Governor proposes $300M for Erie Canal improvements
Instead of chopping the State Barge Canal into different sections and perhaps closing some, Gov. Andrew Cuomo is proposing to spend on the canal for tourism, reducing flooding and improving irrigation for Niagara County farmers.
Instead of cutting back on the canal, the governor wants to spend $300 million on betterments. That is $100 million on communities along the waterway and $65 million on the continuing problems of ice jams and flooding around Schenectady.
The rest of the cash he is proposing in Wednesday's State of the State message would go to a series of issues like flooding, invasive species and ecosystem restoration. A key issue is the section of the governor's proposal that calls for Niagara County farmers to have access to canal water in dry years.
The plans for a better canal draw support from North Tonawanda State Sen. Rob Ortt, a life-long resident of the canal shore. He said tourism has become key to development along the waterway.
"That blue economy. There's a real economic driver to having the Erie Canal and it may not be the same thing that it was 100 years ago, 200 years ago, but going forward, it's no less important to those communities and to New York State as a whole as it was then," Ortt said. "It's just important in a different way and we gotta be sure to recognize that."
Ortt said he is seeing improvement as a result of the better canal.
"I was mayor of North Tonawanda for 5 years and know as well as anybody, from a local standpoint, how big the Canal is," said Ortt. "And you're right, when we were encouraging businesses and restaurants and when we were putting money into Gateway Harbor, all of that would not be possible or what would not be the same way if North Tonawanda was not on the water."
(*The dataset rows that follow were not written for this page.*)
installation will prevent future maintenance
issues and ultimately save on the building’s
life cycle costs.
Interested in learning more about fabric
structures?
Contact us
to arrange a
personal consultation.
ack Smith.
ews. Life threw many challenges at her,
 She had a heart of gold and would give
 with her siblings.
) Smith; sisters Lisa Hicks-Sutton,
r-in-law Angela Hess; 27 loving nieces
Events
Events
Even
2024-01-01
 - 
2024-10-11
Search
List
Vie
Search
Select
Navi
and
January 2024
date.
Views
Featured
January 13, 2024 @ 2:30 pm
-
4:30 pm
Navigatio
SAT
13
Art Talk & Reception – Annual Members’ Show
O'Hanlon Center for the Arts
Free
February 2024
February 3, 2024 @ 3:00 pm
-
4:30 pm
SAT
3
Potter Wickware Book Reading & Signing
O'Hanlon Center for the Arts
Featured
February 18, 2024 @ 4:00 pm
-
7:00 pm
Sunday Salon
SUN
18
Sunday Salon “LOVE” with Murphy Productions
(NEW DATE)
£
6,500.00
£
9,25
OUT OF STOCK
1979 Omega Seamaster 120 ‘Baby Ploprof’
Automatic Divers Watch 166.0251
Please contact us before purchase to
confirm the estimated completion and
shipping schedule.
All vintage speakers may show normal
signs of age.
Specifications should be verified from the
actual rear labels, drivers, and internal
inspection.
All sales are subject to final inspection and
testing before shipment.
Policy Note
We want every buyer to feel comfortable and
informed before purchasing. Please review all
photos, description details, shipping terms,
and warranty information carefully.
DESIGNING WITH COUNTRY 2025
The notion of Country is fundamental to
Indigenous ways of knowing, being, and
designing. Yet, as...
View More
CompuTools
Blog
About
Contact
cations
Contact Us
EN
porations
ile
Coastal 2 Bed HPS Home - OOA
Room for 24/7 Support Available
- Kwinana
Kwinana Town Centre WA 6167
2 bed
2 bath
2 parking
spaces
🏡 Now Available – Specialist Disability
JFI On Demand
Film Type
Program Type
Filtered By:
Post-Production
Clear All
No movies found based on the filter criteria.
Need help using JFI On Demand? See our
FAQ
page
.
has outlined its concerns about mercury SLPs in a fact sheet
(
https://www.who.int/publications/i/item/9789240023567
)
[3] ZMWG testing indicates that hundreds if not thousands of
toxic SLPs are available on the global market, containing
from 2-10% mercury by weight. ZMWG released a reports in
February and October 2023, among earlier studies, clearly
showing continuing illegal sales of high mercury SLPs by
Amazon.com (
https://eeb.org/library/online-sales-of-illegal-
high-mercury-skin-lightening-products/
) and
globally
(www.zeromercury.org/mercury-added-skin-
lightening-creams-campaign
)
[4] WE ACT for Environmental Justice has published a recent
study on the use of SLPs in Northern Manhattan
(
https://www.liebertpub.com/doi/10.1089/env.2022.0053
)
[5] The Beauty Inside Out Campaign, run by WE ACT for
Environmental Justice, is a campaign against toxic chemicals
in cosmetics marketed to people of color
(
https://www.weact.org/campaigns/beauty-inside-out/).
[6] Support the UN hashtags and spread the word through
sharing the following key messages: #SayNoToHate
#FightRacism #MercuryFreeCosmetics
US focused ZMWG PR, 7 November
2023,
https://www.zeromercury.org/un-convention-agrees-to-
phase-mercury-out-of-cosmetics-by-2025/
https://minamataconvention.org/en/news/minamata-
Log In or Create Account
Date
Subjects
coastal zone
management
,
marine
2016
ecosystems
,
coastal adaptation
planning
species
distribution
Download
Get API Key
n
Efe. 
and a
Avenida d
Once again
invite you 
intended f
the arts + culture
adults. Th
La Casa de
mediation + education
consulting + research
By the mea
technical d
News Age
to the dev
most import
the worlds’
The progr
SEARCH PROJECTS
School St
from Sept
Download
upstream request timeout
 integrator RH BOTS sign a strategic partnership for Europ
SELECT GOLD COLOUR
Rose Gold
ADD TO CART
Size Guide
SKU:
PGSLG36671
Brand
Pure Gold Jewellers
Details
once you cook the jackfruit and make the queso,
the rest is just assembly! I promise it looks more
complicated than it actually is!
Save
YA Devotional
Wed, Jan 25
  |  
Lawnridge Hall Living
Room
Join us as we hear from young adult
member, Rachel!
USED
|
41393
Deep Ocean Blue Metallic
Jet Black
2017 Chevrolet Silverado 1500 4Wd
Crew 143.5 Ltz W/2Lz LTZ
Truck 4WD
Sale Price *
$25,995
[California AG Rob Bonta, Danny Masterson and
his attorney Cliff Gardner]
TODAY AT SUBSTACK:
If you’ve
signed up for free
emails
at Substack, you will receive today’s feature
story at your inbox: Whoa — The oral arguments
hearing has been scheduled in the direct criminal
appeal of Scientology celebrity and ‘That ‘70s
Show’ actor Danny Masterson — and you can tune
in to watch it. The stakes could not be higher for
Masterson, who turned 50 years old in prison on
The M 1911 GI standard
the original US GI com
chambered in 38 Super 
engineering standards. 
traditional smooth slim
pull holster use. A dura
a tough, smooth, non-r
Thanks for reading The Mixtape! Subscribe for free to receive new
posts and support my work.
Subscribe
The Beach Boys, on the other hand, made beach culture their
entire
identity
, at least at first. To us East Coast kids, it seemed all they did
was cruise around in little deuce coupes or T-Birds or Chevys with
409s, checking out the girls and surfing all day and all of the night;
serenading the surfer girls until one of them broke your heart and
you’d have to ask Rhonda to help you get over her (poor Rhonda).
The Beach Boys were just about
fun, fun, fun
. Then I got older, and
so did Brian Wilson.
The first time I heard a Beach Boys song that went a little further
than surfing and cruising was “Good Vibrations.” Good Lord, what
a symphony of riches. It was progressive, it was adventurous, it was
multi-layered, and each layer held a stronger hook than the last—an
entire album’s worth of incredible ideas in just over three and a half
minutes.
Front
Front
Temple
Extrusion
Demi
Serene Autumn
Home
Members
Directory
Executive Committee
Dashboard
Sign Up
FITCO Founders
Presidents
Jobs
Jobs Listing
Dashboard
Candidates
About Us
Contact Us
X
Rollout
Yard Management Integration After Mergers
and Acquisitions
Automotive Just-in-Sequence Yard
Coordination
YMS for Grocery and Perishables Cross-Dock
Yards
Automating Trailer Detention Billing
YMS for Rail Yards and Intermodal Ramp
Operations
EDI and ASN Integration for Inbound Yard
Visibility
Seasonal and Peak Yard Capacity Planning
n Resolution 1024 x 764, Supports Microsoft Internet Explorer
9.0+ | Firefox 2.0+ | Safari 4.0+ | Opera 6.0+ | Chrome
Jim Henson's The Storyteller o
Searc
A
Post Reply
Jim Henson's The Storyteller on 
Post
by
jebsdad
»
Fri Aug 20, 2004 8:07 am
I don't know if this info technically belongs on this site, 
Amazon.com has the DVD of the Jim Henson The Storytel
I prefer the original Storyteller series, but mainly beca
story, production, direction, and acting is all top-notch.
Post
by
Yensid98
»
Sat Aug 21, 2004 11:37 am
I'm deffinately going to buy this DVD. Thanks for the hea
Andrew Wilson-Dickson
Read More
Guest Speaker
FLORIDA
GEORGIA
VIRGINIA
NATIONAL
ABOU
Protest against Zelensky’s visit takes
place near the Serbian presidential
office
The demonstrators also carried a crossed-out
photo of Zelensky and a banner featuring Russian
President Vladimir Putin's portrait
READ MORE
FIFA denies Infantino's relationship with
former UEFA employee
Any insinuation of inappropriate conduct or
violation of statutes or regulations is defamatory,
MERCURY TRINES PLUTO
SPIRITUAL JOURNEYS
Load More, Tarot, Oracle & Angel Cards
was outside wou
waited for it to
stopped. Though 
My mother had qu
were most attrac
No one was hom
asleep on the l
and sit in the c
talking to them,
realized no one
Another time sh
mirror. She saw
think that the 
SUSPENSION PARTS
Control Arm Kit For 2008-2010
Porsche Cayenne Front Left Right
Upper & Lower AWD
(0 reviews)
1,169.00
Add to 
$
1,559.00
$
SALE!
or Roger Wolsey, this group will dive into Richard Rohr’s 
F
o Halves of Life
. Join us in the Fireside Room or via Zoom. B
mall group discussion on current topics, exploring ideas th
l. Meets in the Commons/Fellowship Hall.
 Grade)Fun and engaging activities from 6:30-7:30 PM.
That does not mean the Republican Ortt will have a serious voice in what happens, since Democrats control the State Legislature. Ortt said many Downstaters in power do not understand the importance of the canal Upstate.
He said people have greater access to the canal than when it was industrial, citing the old Remington typewriter plant in North Tonawanda, which is now housing.
"There's the canal. They sit on the patio of the restaurant in the summer time and it's mobbed because they want to sit and eat dinner on the canal. It's just very different when you talk about access and who's on the canal, it's anybody. It's everybody, now, whereas years ago, it seemed like a lot of businesses had canal access," Ortt said.